Building Block Two: A Comprehensive Vision of How to Deliver Effective Services and Care—by understanding that the challenge of supporting veterans is multi-dimensional and should be defined in terms of meeting a range of needs—such as health, education, employment, family, housing, and income supports—rather than each need in isolation from the others. The proposed interagency group would develop a “whole of nation” enterprise approach organized in a veteran-centric fashion.
Building Block Three: A Coordinated Set of Agency Core Competencies—by allocating effort and responsibility across agencies based on expertise, capabilities, and mission focus. The first step would be for the proposed interagency group to develop an inventory of existing federal programs and “journey maps” to understand how veterans interact with various federal services in order to rethink the roles, missions, and responsibilities of different agencies and programs.

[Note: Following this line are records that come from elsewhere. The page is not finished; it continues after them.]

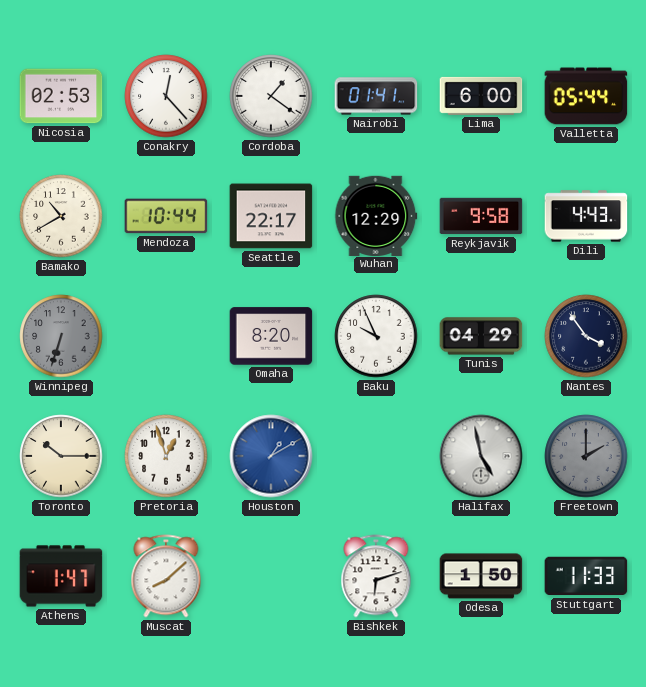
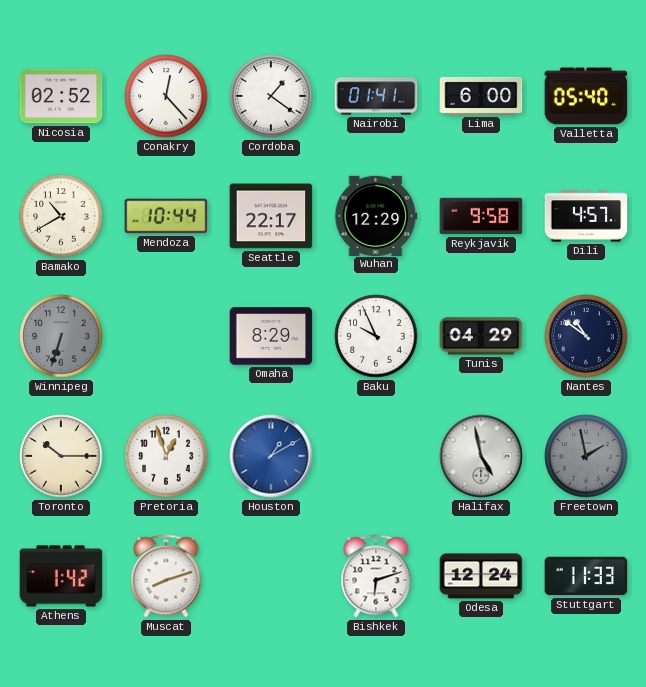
Nicosia: 02:53 -> 02:52
Valletta: 05:44 -> 05:40
Dili: 4:43 -> 4:57
Omaha: 8:20 -> 8:29
Nantes: 3:54 -> 10:51
Freetown: 2:00 -> 1:58
Athens: 1:47 -> 1:42
Muscat: 8:08 -> 8:12
Odesa: 1:50 -> 12:24
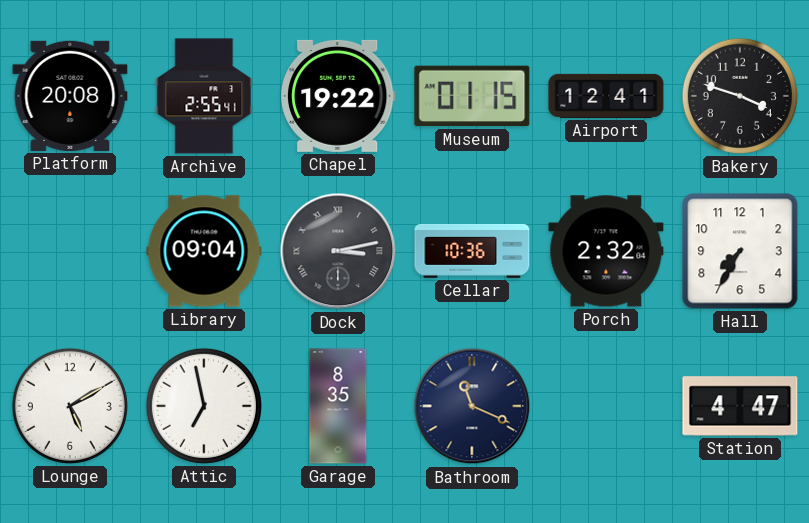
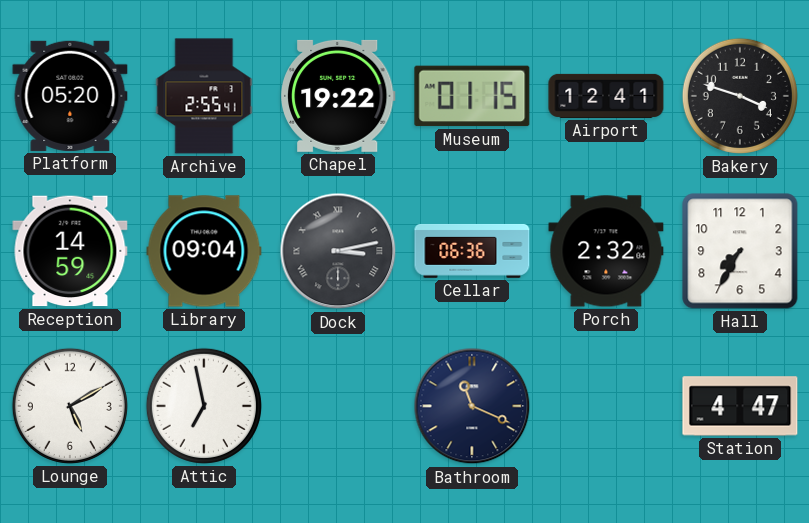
Platform: 20:08 -> 05:20
Reception: none -> 14:59
Cellar: 10:36 -> 06:36
Garage: 8:35 -> none
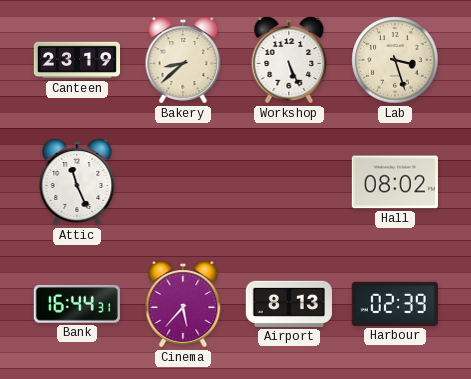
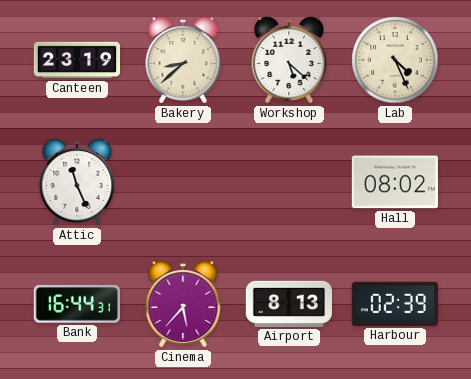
Workshop: 5:26 -> 5:22
Lab: 3:27 -> 4:26
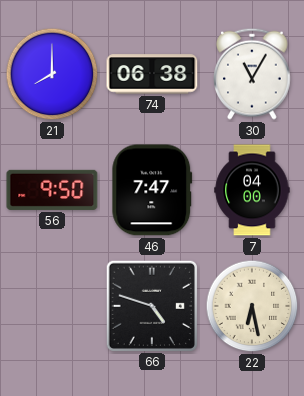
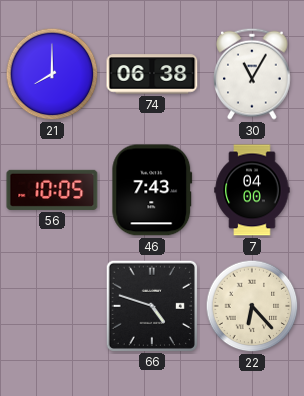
56: 9:50 -> 10:05
46: 7:47 -> 7:43
22: 6:28 -> 6:23
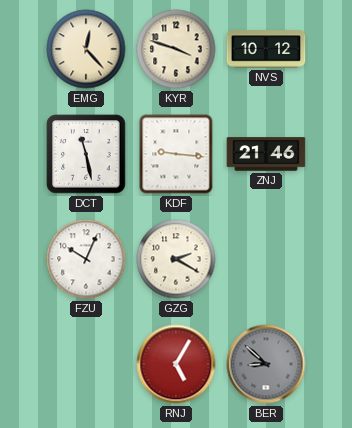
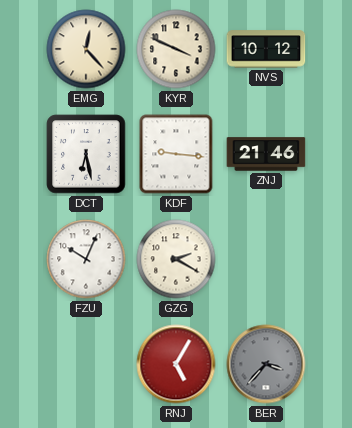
KYR: 3:48 -> 3:49
DCT: 11:28 -> 6:28
BER: 8:52 -> 3:37
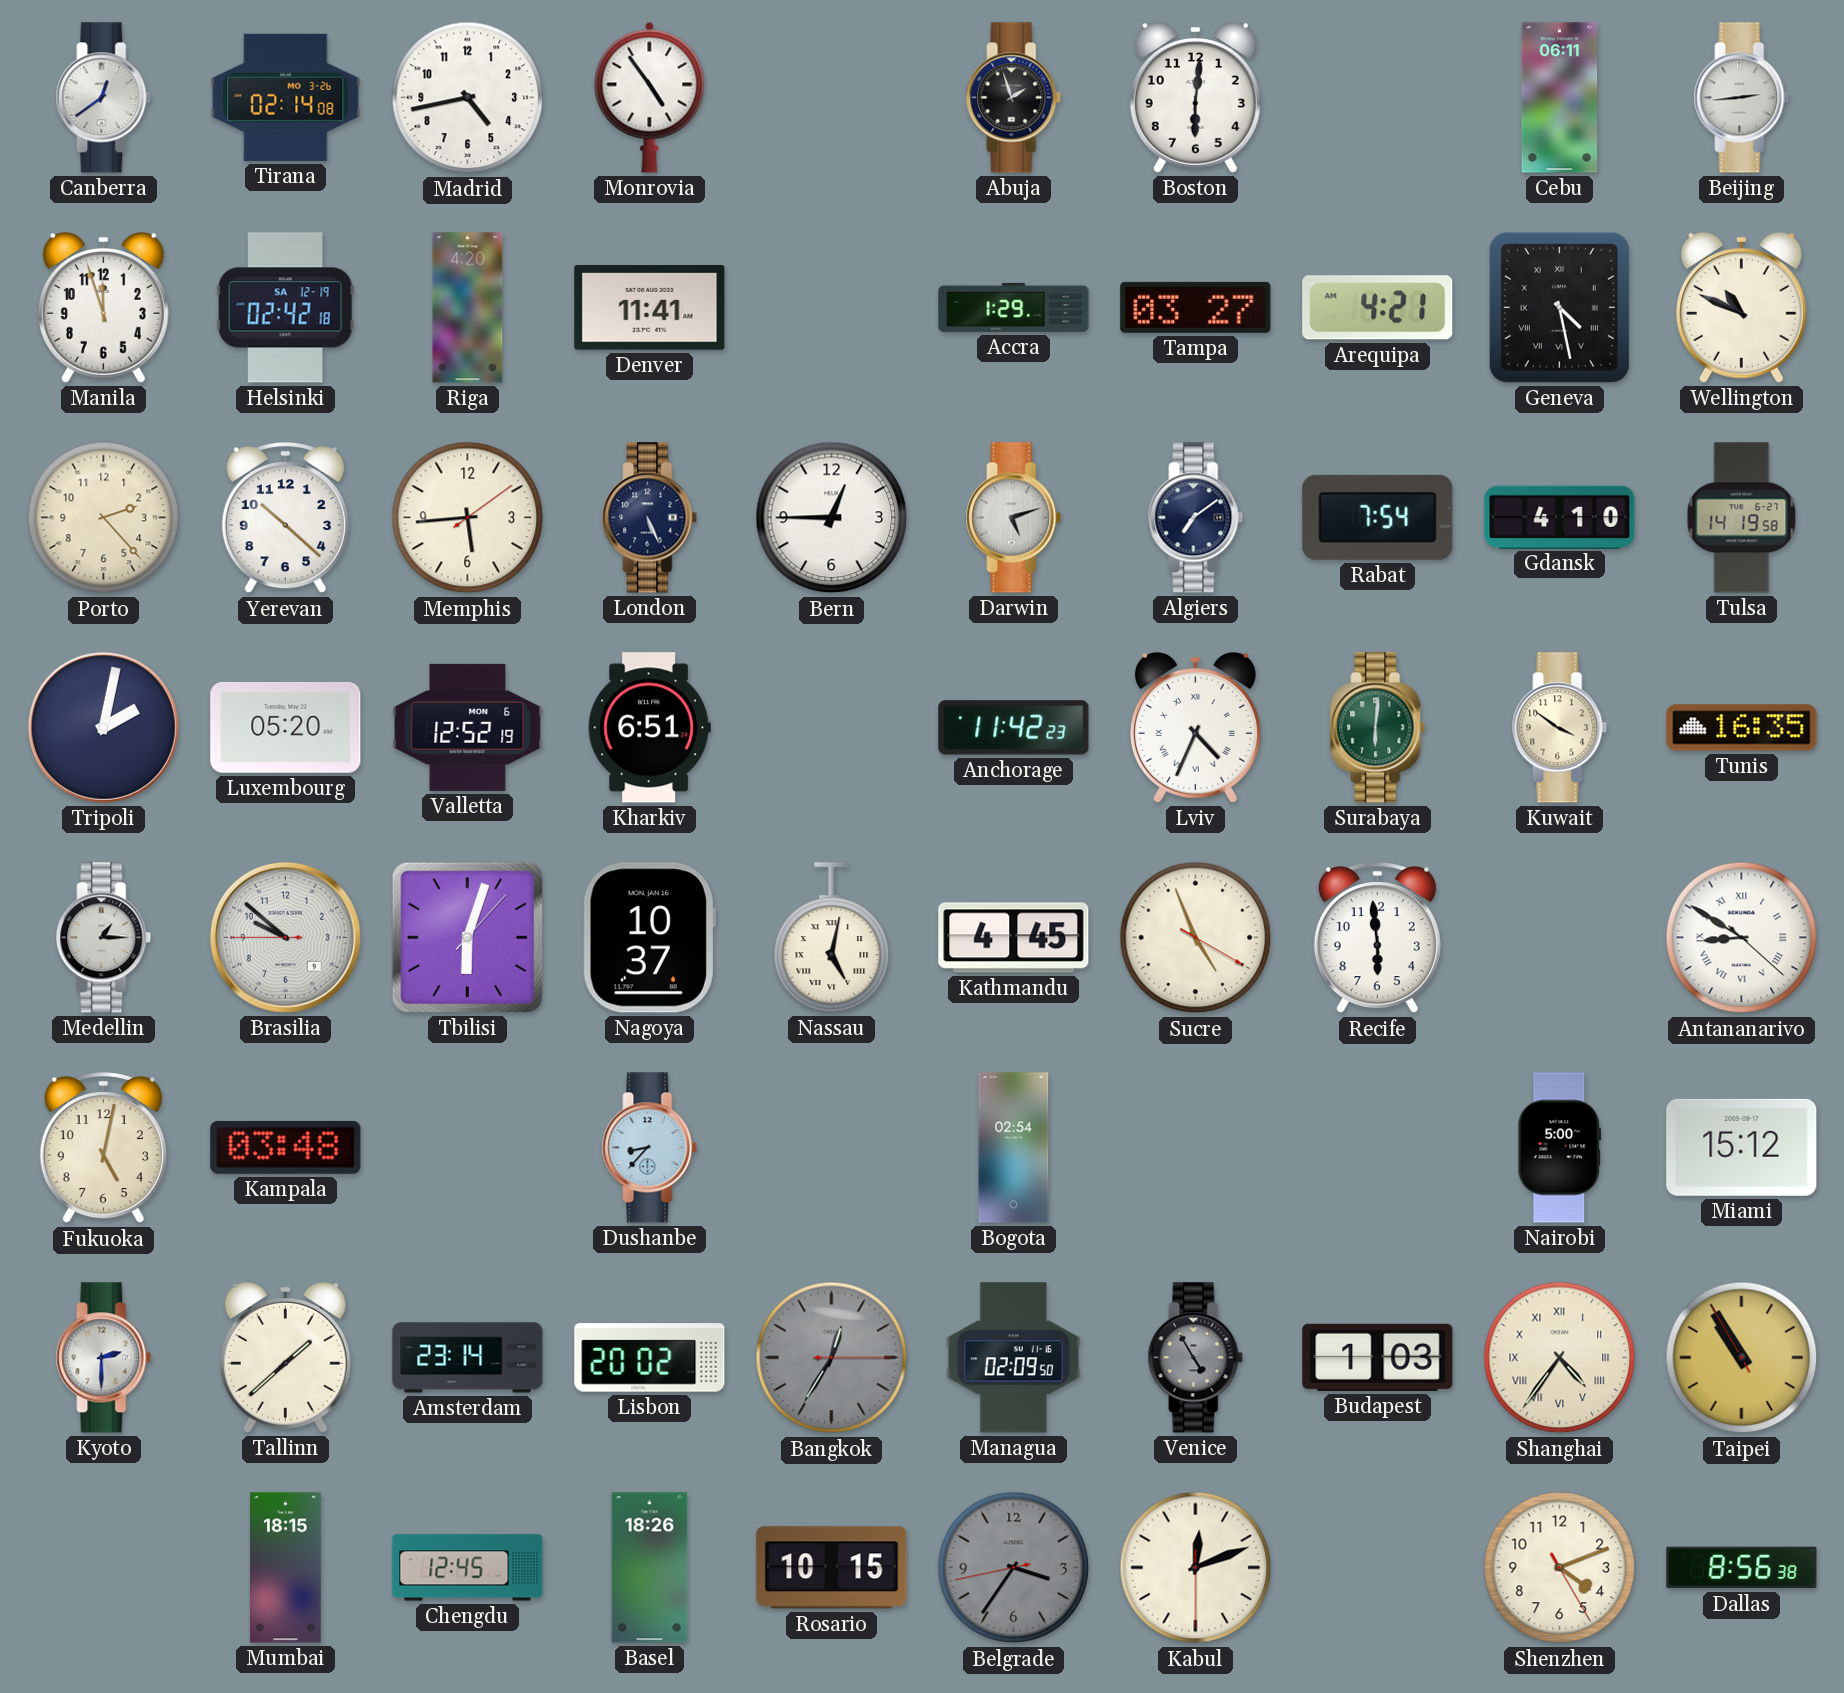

Building Block Four: A Robust Engagement Strategy with Community-Level Stakeholders—by regularly engaging with state and local governments, nonprofit organizations, and private sector stakeholders supporting veterans at the community level. A key action to doing this would be for the individual federal agencies involved with the interagency group to increase the use of “business models that promote localized innovation, coordination, and bottom-up engagement in communities,” according to the report.
Building Block Five: The Effective Use of Technology and Data—by harnessing technology solutions that capture the perspectives of disparate actors, facilitate sharing of information and insight, and enable data-driven decisions in strategic planning and service delivery. An important step would be to coordinate disparate data sharing initiatives and prioritize greater flexibility and interoperability across federal, state, local, and nonprofit entities serving veterans.
Conclusion. The authors conclude that government benefits and services for veterans are insufficient to meet the range of needs that veterans may encounter post-service. They note that many needs are social or local in nature. They quote former Defense executive Michelle Flournoy’s admonition: “veterans don’t come home to federal agencies; they come home to communities, and meeting their greatest needs often falls on the shoulders of county and city organizations.” As a consequence, they see communities as the center of gravity in the delivery of care and supportive services – and that the existing patchwork of programs and services need to be woven into a community-centric network.